With the Hugging Face access token stored as an FCS Secret, you can now create a Storage Provider Connection for Hugging Face using the flexai storage command as shown below:

flexai storage create <storage_provider_connection_name> \
--provider huggingface \
--hf-token-name <name_of_the_secret_with_the_hugging_face_token>

For example, creating a Storage Provider Connection named huggingface-conn that uses the token stored in the huggingface-token FCS Secret would look like this:

flexai storage create huggingface-conn \
--provider huggingface \
--hf-token-name huggingface-token

After running the command, the Storage Provider Connection huggingface-conn will be created.

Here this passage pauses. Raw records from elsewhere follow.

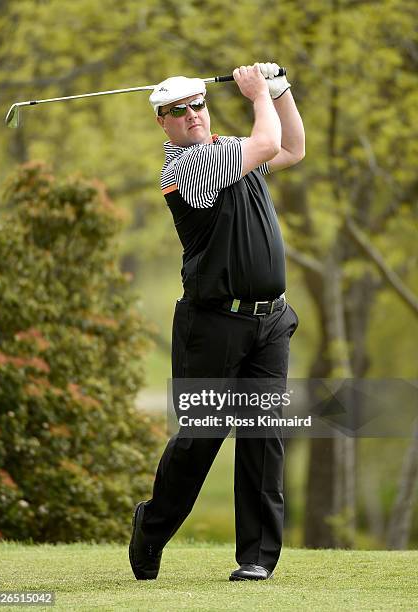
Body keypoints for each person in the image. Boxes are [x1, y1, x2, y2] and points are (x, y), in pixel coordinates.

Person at [129, 62, 305, 581]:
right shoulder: (185, 169)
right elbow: (268, 144)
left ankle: (256, 558)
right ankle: (153, 525)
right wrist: (257, 95)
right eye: (177, 112)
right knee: (201, 437)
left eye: (197, 105)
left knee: (262, 435)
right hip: (212, 325)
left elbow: (291, 148)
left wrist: (280, 90)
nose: (191, 116)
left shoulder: (232, 150)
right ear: (163, 123)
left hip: (269, 321)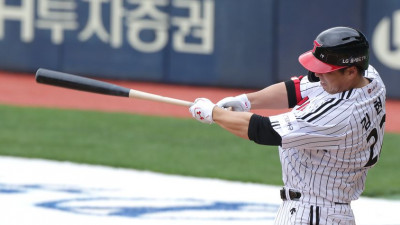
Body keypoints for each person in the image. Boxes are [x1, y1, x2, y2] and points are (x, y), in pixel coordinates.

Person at [189, 26, 386, 225]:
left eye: (325, 71)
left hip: (313, 214)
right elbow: (298, 88)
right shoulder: (370, 79)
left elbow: (263, 130)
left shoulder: (338, 115)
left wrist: (213, 114)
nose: (318, 76)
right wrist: (246, 101)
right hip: (327, 211)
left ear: (351, 71)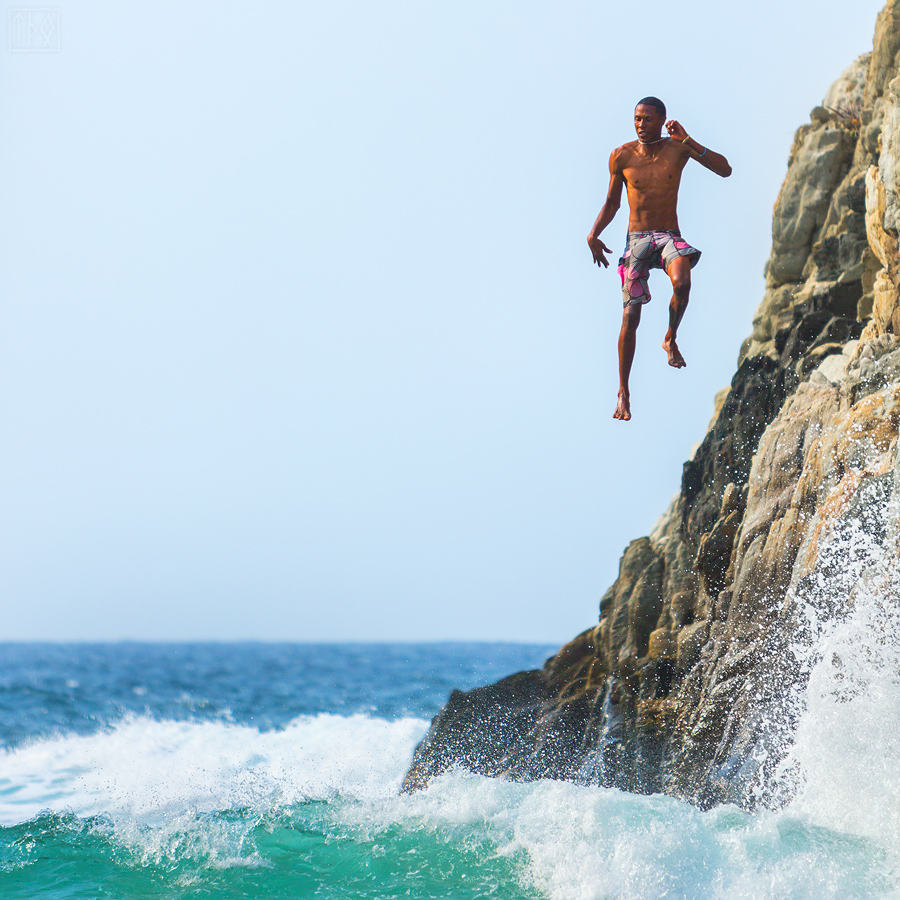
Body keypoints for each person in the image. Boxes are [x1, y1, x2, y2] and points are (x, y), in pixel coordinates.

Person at [587, 97, 731, 421]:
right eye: (637, 119)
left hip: (668, 235)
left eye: (647, 119)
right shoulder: (621, 156)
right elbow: (612, 203)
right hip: (637, 240)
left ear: (662, 120)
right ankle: (623, 392)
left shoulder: (677, 149)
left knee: (683, 282)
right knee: (630, 317)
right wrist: (593, 234)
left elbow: (725, 170)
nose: (640, 125)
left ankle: (670, 338)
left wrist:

Uploading Datasets from Hugging Face to FCS

Now you can use your newly created huggingface-conn Storage Provider Connection to upload Datasets from Hugging Face directly to FCS by using the flexai dataset push command as shown below:

flexai dataset push <fcs_dataset_name> \
--storage-provider huggingface-conn \
--source-path <huggingface_organization>/<dataset_name>
note

The <dataset_name> must follow the FCS resource naming conventions.

Using the following example dataset: https://huggingface.co/Diginsa/Plant-Disease-Detection-Project

flexai dataset push plant_disease_dataset \
--storage-provider huggingface-conn \
--source-path Diginsa/Plant-Disease-Detection-Project

FlexAI will create a new Dataset named plant_disease_dataset that will be asynchronously synced with the contents of https://huggingface.co/Diginsa/Plant-Disease-Detection-Project.

Monitoring the Dataset Upload Progress

The progress of the Dataset upload can be monitored by using the inspect subcommand from flexai dataset:

flexai dataset inspect plant_disease_dataset

You can use the same Remote Storage Connection to upload any other dataset hosted on Hugging Face that you have access to.